Burnt review – overegged and undercooked

Bradley Cooper in Burnt.
Bradley Cooper in Burnt. Photograph: Courtesy/REX Shutterstock

Is there really any appetite for a movie about an obnoxiously sweary chef (so 00s) that leaves you cooking up naff culinary gags about how the dramatic souffle never rises and, instead, ends up a bit of a pudding?

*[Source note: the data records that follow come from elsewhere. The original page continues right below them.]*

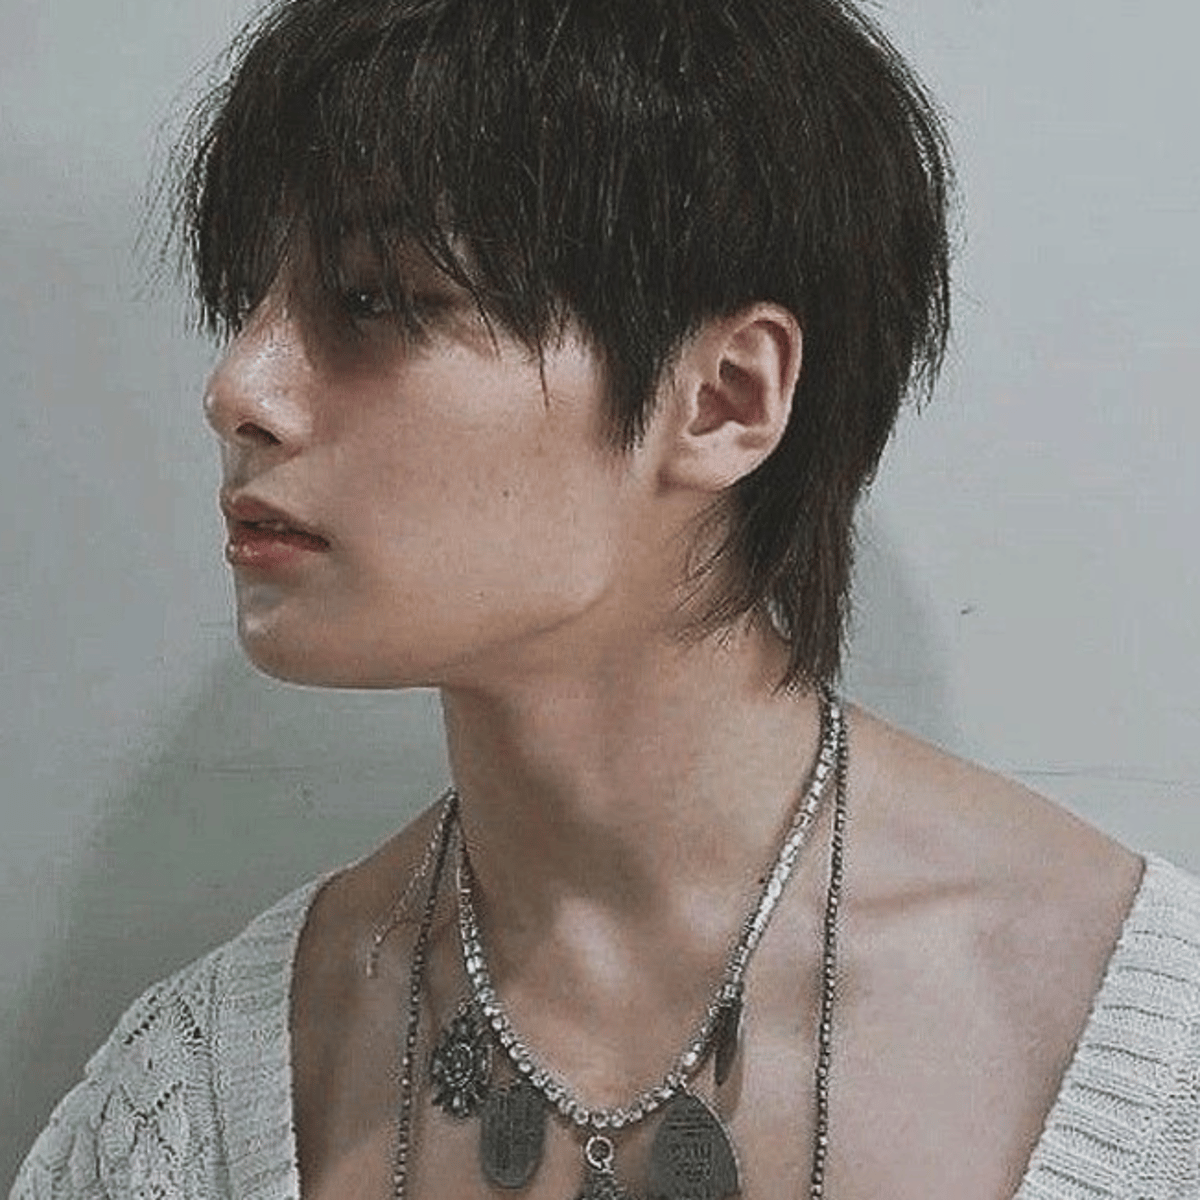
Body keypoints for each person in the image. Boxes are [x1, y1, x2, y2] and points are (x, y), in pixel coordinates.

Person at [12, 0, 1200, 1197]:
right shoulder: (202, 1102)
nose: (238, 388)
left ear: (725, 399)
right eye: (250, 304)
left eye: (378, 298)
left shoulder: (1135, 1062)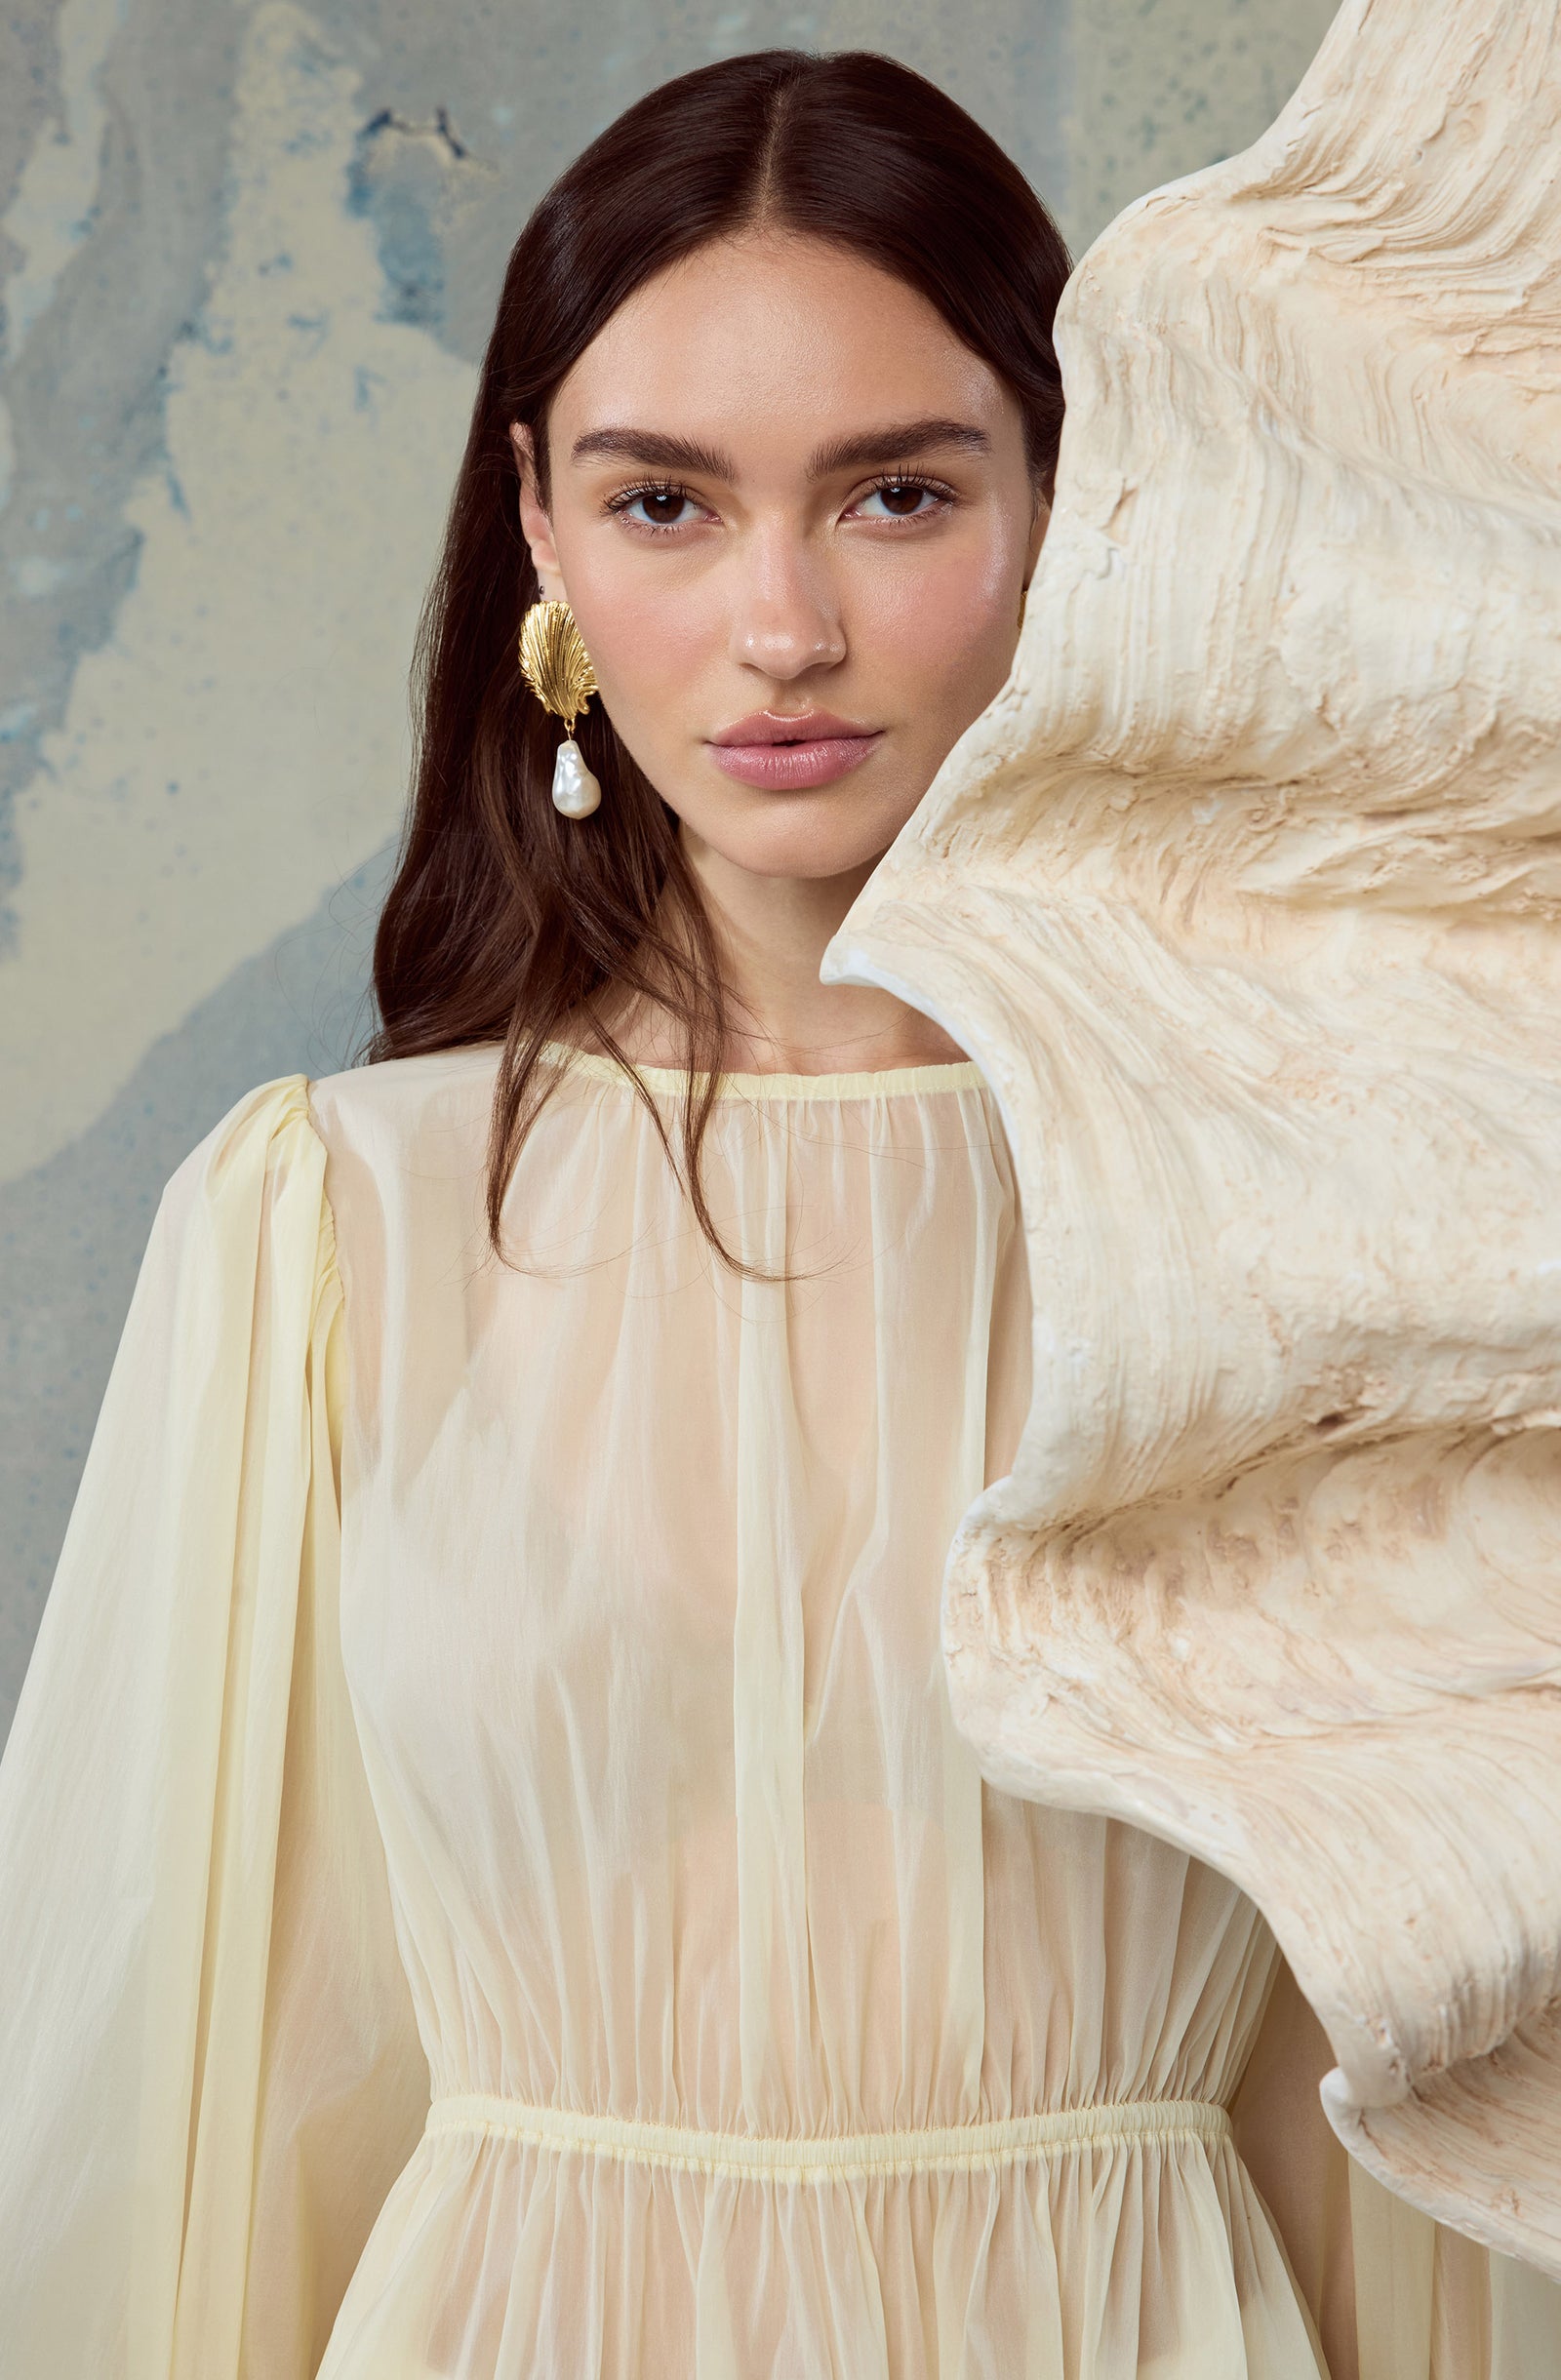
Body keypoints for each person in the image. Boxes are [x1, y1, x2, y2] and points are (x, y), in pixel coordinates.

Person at [0, 46, 1546, 2380]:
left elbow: (1417, 2123)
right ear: (533, 528)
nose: (782, 625)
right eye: (665, 503)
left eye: (896, 493)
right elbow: (207, 2118)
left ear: (1069, 496)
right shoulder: (326, 1230)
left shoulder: (1303, 1238)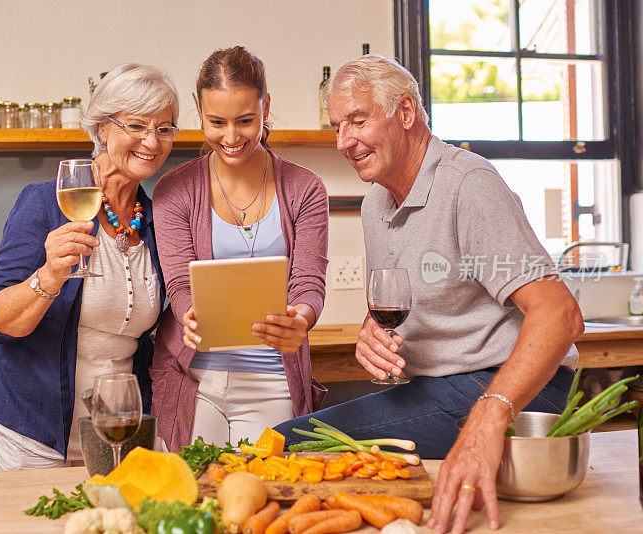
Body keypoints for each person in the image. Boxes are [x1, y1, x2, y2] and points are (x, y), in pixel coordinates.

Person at [273, 55, 583, 533]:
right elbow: (400, 301)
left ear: (405, 112)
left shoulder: (469, 185)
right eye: (337, 127)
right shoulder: (378, 198)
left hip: (512, 388)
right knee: (295, 446)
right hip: (438, 388)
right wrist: (370, 335)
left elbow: (560, 315)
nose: (344, 141)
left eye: (358, 120)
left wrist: (490, 414)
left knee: (289, 446)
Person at [0, 63, 179, 470]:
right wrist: (49, 276)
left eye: (164, 128)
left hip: (116, 427)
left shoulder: (157, 220)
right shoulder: (44, 202)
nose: (151, 141)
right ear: (102, 128)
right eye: (137, 125)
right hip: (35, 422)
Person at [151, 46, 329, 452]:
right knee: (197, 494)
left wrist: (300, 319)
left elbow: (308, 283)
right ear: (200, 113)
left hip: (272, 379)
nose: (230, 138)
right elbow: (179, 282)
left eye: (245, 121)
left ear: (266, 107)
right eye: (216, 122)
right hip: (196, 380)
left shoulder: (305, 188)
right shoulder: (174, 189)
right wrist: (188, 314)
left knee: (263, 495)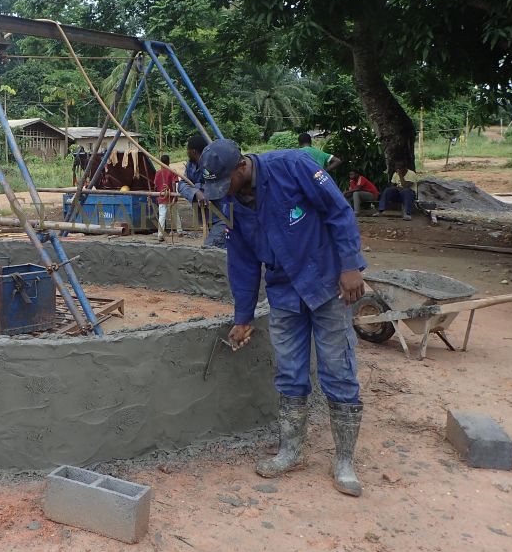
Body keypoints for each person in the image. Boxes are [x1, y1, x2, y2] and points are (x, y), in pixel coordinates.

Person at [199, 138, 367, 497]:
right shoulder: (231, 203)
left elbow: (339, 212)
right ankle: (291, 451)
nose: (222, 192)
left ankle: (344, 461)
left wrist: (351, 265)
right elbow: (242, 262)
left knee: (337, 369)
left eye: (225, 183)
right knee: (290, 372)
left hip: (327, 283)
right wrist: (243, 316)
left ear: (241, 167)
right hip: (284, 292)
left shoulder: (293, 167)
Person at [176, 135, 228, 248]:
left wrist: (197, 188)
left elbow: (216, 186)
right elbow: (182, 184)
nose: (186, 152)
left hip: (222, 217)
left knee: (210, 249)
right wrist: (196, 192)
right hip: (209, 218)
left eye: (187, 149)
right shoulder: (191, 165)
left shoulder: (214, 164)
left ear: (193, 151)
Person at [153, 154, 180, 242]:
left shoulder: (158, 173)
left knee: (162, 215)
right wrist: (174, 195)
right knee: (175, 213)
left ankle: (160, 235)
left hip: (161, 197)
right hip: (170, 196)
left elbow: (155, 186)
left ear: (161, 162)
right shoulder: (172, 171)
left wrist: (157, 194)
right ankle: (179, 231)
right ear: (169, 162)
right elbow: (173, 183)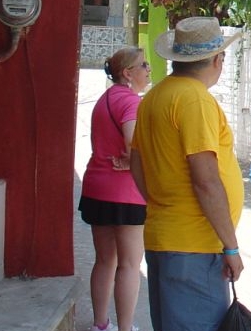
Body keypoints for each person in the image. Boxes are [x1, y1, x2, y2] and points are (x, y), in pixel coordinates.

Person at [130, 17, 245, 331]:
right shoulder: (195, 99)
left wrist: (163, 203)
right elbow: (206, 180)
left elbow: (136, 163)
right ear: (217, 59)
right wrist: (231, 246)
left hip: (167, 236)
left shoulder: (155, 96)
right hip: (194, 244)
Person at [79, 47, 150, 331]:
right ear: (127, 73)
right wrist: (134, 160)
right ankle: (126, 328)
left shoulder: (105, 99)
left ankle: (100, 324)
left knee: (105, 260)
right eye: (143, 65)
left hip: (97, 187)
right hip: (126, 192)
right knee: (130, 265)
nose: (148, 69)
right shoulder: (131, 102)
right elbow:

Manic Bradley Cooper is Adam Jones, a former addict who’s fled Paris for London (via a million shucked oysters), where he plans to rebuild his life and reputation. Rounding up a crew old and new (Omar Sy’s formerly scorned Michel, Sienna Miller’s convincingly feisty single mum Helene), Adam raises flambeed hell in the kitchen while waiting for the Michelin-starred hammer to fall.

Watch: Burnt trailer.

Steven Knight’s screenplay gives our charmless plate smasher plenty to fret about (debt-collecting drug dealers, rival chefs, spurned lovers etc) while the supporting cast boasts underused A-listers such as Alicia Vikander, Emma Thompson, Uma Thurman and Daniel Brühl. With ingredients like these, whisked together by August: Osage County director John Wells, Burnt should have been a spicy treat. Instead, it comes and goes like so much fast food, leaving you hungry for a late-night DVD snack of Jon Favreau’s more palatable Chef, the existence of which precipitated the first of two title changes (it was also known, for a while, as Adam Jones) to this overegged, undercooked hotchpotch production.’

  • This article was amended on 8 November to replace the incorrect lead photograph.